Title: Spaceman of Bohemia
Author: Jaroslav Kalfar
Publisher: Sceptre (an imprint of Hodder and Stoughton), 2017
Pages: 273

In our history books, Czechoslovakia in the twentieth century was the hot chestnut of Europe, perennially a bone of contention between its neighbours, and a catalyst for the Second World War. I recall an illustration from my world history text book, a photograph of the British Prime Minister Neville Chamberlain, looking triumphant, having won ‘peace for our time’ after signing away part of Czechoslovakia to Germany in the Munich Agreement. (It was cold comfort that the country that had colonised us had messed up elsewhere in the world and even at home in Europe.) A year later, in 1939, the Second World War broke out and what was left of Czechoslovakia was overrun by German troops. When the war ended in 1945, Czechoslovakia became a satellite state of the Soviet Union, part of the Eastern bloc, and the Soviet yoke persisted despite lulls like the Prague Spring in 1968. After several long years – with Gorbachev’s Glasnost and Perestroika, and side by side with the dismantlement of the USSR – there were similar movements in Eastern Europe, with countries throwing off the Soviet and Communist yoke. In Czechoslovakia, the Velvet Revolution ushered in democracy in 1989, and expelled Communism; Vaclav Havel, litterateur, humanist, became the president of the country, and in 1993, the Czech and Slovak republics were established as separate entities. Here, the history books stop, suggesting that with the restoration of democracy, countries would ride into the sunset. For us, in the context of a country newly independent from colonial rule, democracy and self-rule seemed to go hand in hand with new ills like corruption, and from our experience, privatisation was not the silver bullet in answer to a controlled economy. The history books seemed to leave us in a vacuum.
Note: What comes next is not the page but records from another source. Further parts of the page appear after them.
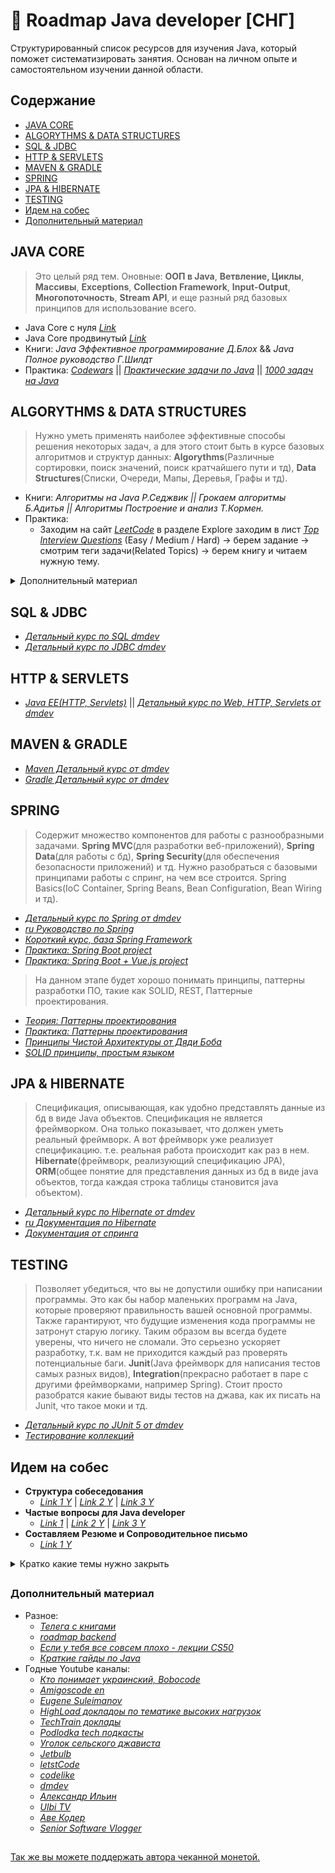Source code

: # :scroll: Roadmap Java developer [СНГ]

Структурированный список ресурсов для изучения Java, который поможет систематизировать занятия. Основан на личном опыте и самостоятельном изучении данной области.




## Содержание
* [JAVA CORE](#java-core)
* [ALGORYTHMS & DATA STRUCTURES](#algorythms--data-structures)
* [SQL & JDBC](#sql--jdbc)
* [HTTP & SERVLETS](#http--servlets)
* [MAVEN & GRADLE](#maven--gradle)
* [SPRING](#spring)
* [JPA & HIBERNATE](#jpa--hibernate)
* [TESTING](#testing)
* [Идем на собес](#идем-на-собес)
* [Дополнительный материал](#дополнительный-материал)





## JAVA CORE
> Это целый ряд тем. Оновные: **ООП в Java**, **Ветвление, Циклы**, **Массивы**, **Exceptions**, **Collection Framework**, **Input-Output**, **Многопоточность**, **Stream API**, и еще разный ряд базовых принципов для использование всего.

* Java Core с нуля *[Link](https://coursehunter.net/course/java-dzhava-dlya-nachinayushchih-s-nulya-do-sertifikata-oracle)*
* Java Core продвинутый *[Link](https://youtube.com/playlist?list=PLqj7-hRTFl_oDMBjI_EstsFcDAwt-Arhs)*
* Книги: *Java Эффективное программирование Д.Блох* && *Java Полное руководство Г.Шилдт*
* Практика: *[Codewars](https://www.codewars.com/kata/search/java?beta=false&order_by=popularity+desc&q=&r%5B%5D=-8&tags=)* || *[Практические задачи по Java](https://habr.com/ru/post/440436/)* || *[1000 задач на Java](https://github.com/allicen/Java-1000)*




## ALGORYTHMS & DATA STRUCTURES
> Нужно уметь применять наиболее эффективные способы решения некоторых задач, а для этого стоит быть в курсе базовых алгоритмов и структур данных: **Algorythms**(Различные сортировки, поиск значений, поиск кратчайшего пути и тд), **Data Structures**(Списки, Очереди, Мапы, Деревья, Графы и тд).

* Книги: *Алгоритмы на Java Р.Седжвик || Грокаем алгоритмы Б.Адитья || Алгоритмы Построение и анализ Т.Кормен.*
* Практика:
  * Заходим на сайт *[LeetCode](https://leetcode.com/)* в разделе Explore заходим в лист *[Top Interview Questions](https://leetcode.com/explore/interview/card/top-interview-questions-easy/)* (Easy / Medium / Hard) -> берем задание -> смотрим теги задачи(Related Topics) -> берем книгу и читаем нужную тему.

<details>
<summary> Дополнительный материал </summary>
 
 * *[Visualgo](https://visualgo.net/en)* | *[BigOcheatsheet](https://www.bigocheatsheet.com/)*
 * *[Link Y](https://www.youtube.com/watch?v=_NhmGvYs8_g&t=686s)* | *[Link Y](https://youtube.com/playlist?list=PLlsMRoVt5sTOKU87z9NhHHRH9nvE5chfH)* | *[Link Y](https://youtube.com/playlist?list=PLlsMRoVt5sTPCbbIW2QZ-hRMW80lymEYR)*
</details>




## SQL & JDBC
* *[Детальный курс по SQL dmdev](https://youtube.com/playlist?list=PLnh8EajVFTl5q3x1Mp6Fh9YEvv70dL6re)*
* *[Детальный курс по JDBC dmdev](https://youtube.com/playlist?list=PLnh8EajVFTl7an1-h7MLjt6fi-5sJM3Cj )*




## HTTP & SERVLETS
* *[Java EE(HTTP, Servlets)](https://youtube.com/playlist?list=PLAma_mKffTOTTFqIkLXgHqVuL6xJhb0mr)* || *[Детальный курс по Web, HTTP, Servlets от dmdev](https://www.youtube.com/playlist?list=PLnh8EajVFTl7_p5MgevvA41PvxQWq-jC8)*




## MAVEN & GRADLE
* *[Maven Детальный курс от dmdev](https://youtube.com/playlist?list=PLnh8EajVFTl5fusY9MRBEOoLjbv8Trms5)*
* *[Gradle Детальный курс от dmdev](https://www.youtube.com/playlist?list=PLnh8EajVFTl7JYxhZs7CfxyTsUMvcBXig)*




## SPRING
> Содержит множество компонентов для работы с разнообразными задачами. **Spring MVC**(для разработки веб-приложений), **Spring Data**(для работы с бд), **Spring Security**(для обеспечения безопасности приложений) и тд. Нужно разобраться с базовыми принципами работы с спринг, на чем все строится. Spring Basics(IoC Container, Spring Beans, Bean Configuration, Bean Wiring и тд).
* *[Детальный курс по Spring от dmdev](https://youtube.com/playlist?list=PLnh8EajVFTl5ZK-8o1KXwnbeBgoKYDbdr)*
* *[ru Руководство по Spring](https://proselyte.net/tutorials/spring-tutorial-full-version/)*
* *[Короткий курс, база Spring Framework](https://youtube.com/playlist?list=PLAma_mKffTOR5o0WNHnY0mTjKxnCgSXrZ)*
* *[Практика: Spring Boot project](https://youtube.com/playlist?list=PLU2ftbIeotGoGSEUf54LQH-DgiQPF2XRO)*
* *[Практика: Spring Boot + Vue.js project](https://youtube.com/playlist?list=PLU2ftbIeotGqSTOVNjT4L3Yfy8jatCdhm)*

> На данном этапе будет хорошо понимать принципы, паттерны разработки ПО, такие как SOLID, REST, Паттерные проектирования.
* *[Теория: Паттерны проектирования](https://refactoring.guru/ru/design-patterns)*
* *[Практика: Паттерны проектирования](https://youtube.com/playlist?list=PLlsMRoVt5sTPgGbinwOVnaF1mxNeLAD7P)*
* *[Принципы Чистой Архитектуры от Дяди Боба](https://blog.cleancoder.com/uncle-bob/2012/08/13/the-clean-architecture.html)*
* *[SOLID принципы, простым языком](https://youtu.be/TxZwqVTaCmA)*




## JPA & HIBERNATE
> Спецификация, описывающая, как удобно представлять данные из бд в виде Java объектов. Спецификация не является фреймворком. Она только показывает, что должен уметь реальный фреймворк. А вот фреймворк уже реализует спецификацию. т.е. реальная работа происходит как раз в нем. **Hibernate**(фреймворк, реализующий спецификацию JPA), **ORM**(общее понятие для представления данных из бд в виде java объектов, тогда каждая строка таблицы становится java объектом).
* *[Детальный курс по Hibernate от dmdev](https://www.youtube.com/playlist?list=PLnh8EajVFTl7dQ77iqr55gFLcyYjedAlE)*
* *[ru Документация по Hibernate](https://proselyte.net/tutorials/hibernate-tutorial/)*
* *[Документация от спринга](https://docs.spring.io/spring-data/jpa/docs/current/reference/html/#jpa.query-methods.query-creation)*




## TESTING
> Позволяет убедиться, что вы не допустили ошибку при написании программы. Это как бы набор маленьких программ на Java, которые проверяют правильность вашей основной программы. Также гарантируют, что будущие изменения кода программы не затронут старую логику. Таким образом вы всегда будете уверены, что ничего не сломали. Это серьезно ускоряет разработку, т.к. вам не приходится каждый раз проверять потенциальные баги. **Junit**(Java фреймворк для написания тестов самых разных видов), **Integration**(прекрасно работает в паре с другими фреймворками, например Spring). Стоит просто разобратся какие бывают виды тестов на джава, как их писать на Junit, что такое моки и тд.
* *[Детальный курс по JUnit 5 от dmdev](https://youtube.com/playlist?list=PLnh8EajVFTl5AqvBosxUefReW4nC35P0x)*
* *[Тестирование коллекций](https://mkyong.com/unittest/junit-how-to-test-a-list/)*




## Идем на собес
* **Структура собеседования**
  - *[Link 1 Y](https://youtu.be/UQnpwtdHiDs)* | *[Link 2 Y](https://youtu.be/vArj4XmtxvY)* | *[Link 3 Y](https://youtu.be/lq4TKfc-Ot4)*
* **Частые вопросы для Java developer**
  - *[Link 1](https://github.com/enhorse/java-interview)* | *[Link 2 Y](https://youtube.com/playlist?list=PLlsMRoVt5sTMMCwd_gLaaZMkQhzVh9hLA)* | *[Link 3 Y](https://youtube.com/playlist?list=PLxqzxxW1gWwJvVK11R_lJKAlP_9m3Gu2H)*
* **Составляем Резюме и Сопроводительное письмо** 
  - *[Link 1 Y](https://youtu.be/6XK2OvWHSsg)*


<details>
<summary>Кратко какие темы нужно закрыть</summary>

* **Data Structure & Algorithms** *(решить +-5 easy problem)*
  - *[Link 1 V](https://youtu.be/_NhmGvYs8_g)* | *[Link 2 L](https://leetcode.com/explore/interview/card/top-interview-questions-easy/)*

* **ООП**
  - *[Link 1](https://youtu.be/4owUYYdcAOw)* | *[Link 2](https://youtu.be/YMTdEXpQTZQ)* | *[Link 3](https://youtu.be/BYu8gT0hGCQ)* | *[Link 4 G](https://youtube.com/playlist?list=PLoij6udfBncgtdSaq4nqVNtTqPeyh7rnV)* | *[Link 5 G](https://youtube.com/playlist?list=PLoij6udfBnciXh1_Itg-Hiw9EdGGzwYPE)* | *[Link 6 G](https://youtube.com/playlist?list=PLoij6udfBncjjuiZQNFx_b4A5Ygdn1YbS)* | *[Link 7 G](https://youtube.com/playlist?list=PLoij6udfBnch50JMDvipTQmAp-q4Pw6jG)* | *[Link 8 D](https://coursehunter.net/course/java-dlya-nachinayushchih-level-2?lesson=20)* | *[Link Y](https://youtu.be/Xg_DTzM6o6U)*

* **Generics**
  - *[Link 1 G](https://youtu.be/Yymzcnt-Ars)* | *[Link 2 D](https://coursehunter.net/course/java-dlya-nachinayushchih-level-2?lesson=27)* | *[Link 3 D](https://coursehunter.net/course/java-dlya-nachinayushchih-level-2?lesson=28)* | *[Link 4 D](https://coursehunter.net/course/java-dlya-nachinayushchih-level-2?lesson=29)*

* **Object** *(знать методы)*
  - *[Link 1](https://youtu.be/DrQqZj5OIZc)* | *[Link 2](https://www.youtube.com/watch?v=Juav74bCtZ8)* | *[Link 3](https://www.youtube.com/watch?v=NQdwRwbPVCs)* | *[Link 4](https://youtu.be/B0bweMu3m5E)*

* **Collection Framework** *(**больше всего спрашивают**, надо очень подробно знать)*
  - *[Link 1](https://youtube.com/playlist?list=PL786bPIlqEjRvuYGGDMxy6YqzG-Hizvs8)* | *[Link 2](https://youtube.com/playlist?list=PLqj7-hRTFl_oDMBjI_EstsFcDAwt-Arhs)* | *[Link 3](https://youtu.be/xVfV8r_4GYI)* | *[Link 4 G](https://youtube.com/playlist?list=PLoij6udfBncjiXKA5ce0hi4b4DIvGymeo)* | *[Link 5 G](https://youtube.com/playlist?list=PLoij6udfBnciAPeXh5oOGBsQ2c8GlEFu0)* | *[Link 6 G](https://youtube.com/playlist?list=PLoij6udfBncgIlUdvGNtG2Jp7gXbDMx15)* | *[Link 7 G](https://youtube.com/playlist?list=PLoij6udfBncjAZTDf6Vx281R5Y9mnm93q)* | *[Link 8](https://youtu.be/JDh3DsJGGMU)*

* **Lamda, Stream API**
  - *[Link 1](https://youtu.be/jHStUYP1NEg)* | *[Link 2](https://youtu.be/33pi0sIZNEU)* | *[Link 3](https://youtu.be/sWwkwcAugR0)* | *[Link 4](https://youtu.be/oUvx2Up-PkA)* | *[Link 5](https://youtu.be/GMzP5vIG9YU)* | *[Link 6](https://youtu.be/IQVwwwSe4Ic)* | *[Link 7](https://youtu.be/aC0-KsuPG0I)* | *[Link 8](https://youtu.be/RzEiCguFZiY)*

* **Garbage Collector** *(gc(), finalize(), как он чистит мусор, как он работает, можно ли заставить работать)* 
  - *[Link 1](https://youtu.be/-ayMplONmkI)*

* **Multithreading / Concurrency** **_(базовые знания)_** *(как работает многопоточность, как создать тред, sleep, join, монитор, процесс гонки)*
  - *[Link 1](https://www.youtube.com/watch?v=VbLyaPPHtrE&list=PLw6SJ6q6-1YptavAy65knVOSBZ_y6YxmV&index=4&t=47s)* | *[Link 2](https://metanit.com/java/tutorial/8.5.php)*

* **Exception** *(иерархия, checked и unchecked, когда нужно создавать свои исключения, когда нужно или не нужно обрабатывать ошибки)*
  - *[Link 1](https://youtu.be/_ndfgwHtcXY)* | *[Link 2 D](https://coursehunter.net/course/java-dlya-nachinayushchih-level-2?lesson=47)* | *[Link 3](https://youtu.be/mLpMtc62530)* | *[Link 4 G](https://youtube.com/playlist?list=PLoij6udfBncilVuX_R0sBrESIlyfQWVjm)* | *[Link 5 G](https://youtube.com/playlist?list=PLoij6udfBnchbxh8ZAY-FPlmj97aCILTY)* | *[Link 6 G](https://youtube.com/playlist?list=PLoij6udfBncjLoxagaF5tGsDp-0XKMyhc)* | *[Link 7 G](https://youtube.com/playlist?list=PLoij6udfBnchR-Cc-RB4EUZokLrLlIuWQ)*

* **String, String Pool** *(как работает jvm memory, имутабельность, отличие от других стрингов)*
  - *[Link 1 Y](https://youtu.be/d_oou6CAz5U)* | *[Link 2 Y](https://youtu.be/1QP8y6-1fD0)*

* **SQL + JDBC** *(хорошая база, DDL, DML, как писать запросы с JOIN / GROUP BY, внешние ключи, понимать что такое уровни изоляции)*

* **Web + Spring + Hibernate** *(понимание как устроин network, база Spring IoC, Boot, Hibernate понимать приназначение ORM)*

* **Unit & Integation testing** *(Создать мини метод, сделать на него тест, на истину/ложь и на ошибку)*

* **SOLID + Паттерны проектирования + REST**
  - *[Link 1 W](https://habr.com/ru/post/688530/)* | *[Link 2 G](https://youtube.com/playlist?list=PLoij6udfBncgRuXhcs1gsWhUlS_8ZOLbg)* | *[Link 3 W](http://butunclebob.com/ArticleS.UncleBob.PrinciplesOfOod)* | *[Link 4 Y](https://youtu.be/1MDiB2Ya--4)* | *[Link 5 W](https://refactoring.guru/ru/design-patterns)* | *[Link 6 Y](https://youtube.com/playlist?list=PLlsMRoVt5sTPgGbinwOVnaF1mxNeLAD7P)* | *[Книга: Банда четырёх](https://t.me/dmytrii_bookshelf/231)*

* **Git** *(хватит базы, уметь пользоваться через консоль)*
  - *[основы за час по ролику](https://youtu.be/dHlhCO56Pv0)* | *[GIT Полный курс](https://youtube.com/playlist?list=PLAma_mKffTOTIomJBmL9J42PP0l7riFUO)* | *[GIT Альтернативный курс](https://www.youtube.com/playlist?list=PLuY6eeDuleIOMB2R_Kky05ZfiAx2_pbAH)* | *[GIT Интерактивный тренажер](https://learngitbranching.js.org/?locale=ru_RU)* | *[документация от Жени](https://proselyte.net/tutorials/git/introduction/)*
 
* **Компьютерные сети** *(Основные верхнеуровневые протоколы, понимание того как работает модель OSI)*
  - *[Базовые знания](https://www.youtube.com/playlist?list=PLtPJ9lKvJ4oiNMvYbOzCmWy6cRzYAh9B1)* | *[Продвинутые темы](https://www.youtube.com/playlist?list=PLtPJ9lKvJ4oh_w4_jtRnKE11aqeRldCFI)* | *[Защищенные сетевые протоколы](https://www.youtube.com/playlist?list=PLtPJ9lKvJ4oiFnWCsVRElorOLt69YDEnv)* 

</details>

##




### Дополнительный материал

- Разное:
  - *[Телега с книгами](https://t.me/dmytrii_bookshelf)*
  - *[roadmap backend](https://roadmap.sh/backend)*
  - *[Если у тебя все совсем плохо - лекции CS50](https://youtube.com/playlist?list=PLawfWYMUziZqyUL5QDLVbe3j5BKWj42E5)*
  - *[Краткие гайды по Java](https://proselyte.net/tutorials/)*
- Годные Youtube каналы:
  - *[Кто понимает украинский, Bobocode](https://youtube.com/playlist?list=PLqt5_5aU1KQLFZH-Rltag_AvHtQvDHhzG)*
  - *[Amigoscode en](https://www.youtube.com/@amigoscode)*
  - *[Eugene Suleimanov](https://www.youtube.com/c/EugeneSuleimanov)*
  - *[HighLoad докладоы по тематике высоких нагрузок](https://youtube.com/@HighLoadChannel)*
  - *[TechTrain доклады](https://youtube.com/@TechTrainFest)*
  - *[Podlodka tech подкасты](https://youtube.com/@PodlodkaShow)*
  - *[Уголок сельского джависта](https://youtube.com/@shurik_codes)*
  - *[Jetbulb](https://youtube.com/@Jetbulb)*
  - *[letstCode](https://www.youtube.com/c/letsCodeDru)*
  - *[codelike](https://www.youtube.com/c/codelike)*
  - *[dmdev](https://www.youtube.com/c/dmdev/videos)*
  - *[Александр Ильин](https://www.youtube.com/user/MrProstatit)*
  - *[Ulbi TV](https://www.youtube.com/c/UlbiTV)*
  - *[Аве Кодер](https://www.youtube.com/c/%D0%90%D0%B2%D0%B5%D0%9A%D0%BE%D0%B4%D0%B5%D1%80)*
  - *[Senior Software Vlogger](https://www.youtube.com/c/SeniorSoftwareVlogger)*




##
[Так же вы можете поддержать автора чеканной монетой.](https://send.monobank.ua/jar/AGN7gXSmuT)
It is in this interstice of history that Jaroslav Kalfar sets his novel Spaceman of Bohemia. As his protagonist declares in the opening of the novel, ‘My name is Jakub Prochazka. … My parents wanted a simple life for me, a life of good comradeship with my country and my neighbours, a life of service to a world united in socialism. Then the Iron Curtain tumbled with a dull thud and the bogeyman invaded my country with his consumer love and free markets.’ Beginning with these straightforward opening lines, Kalfar – heir to a long tradition of writers such as  Jaroslav Hasek (The Good Soldier Švejk), Bohumil Hrabal, and Milan Kundera (The Unbearable Lightness of Being) – explores the predicament of his protagonist, juxtaposing it with the history of the Czech nation. It is a formidable list of forebears, and to Kalfar’s credit, he holds down his place in the line.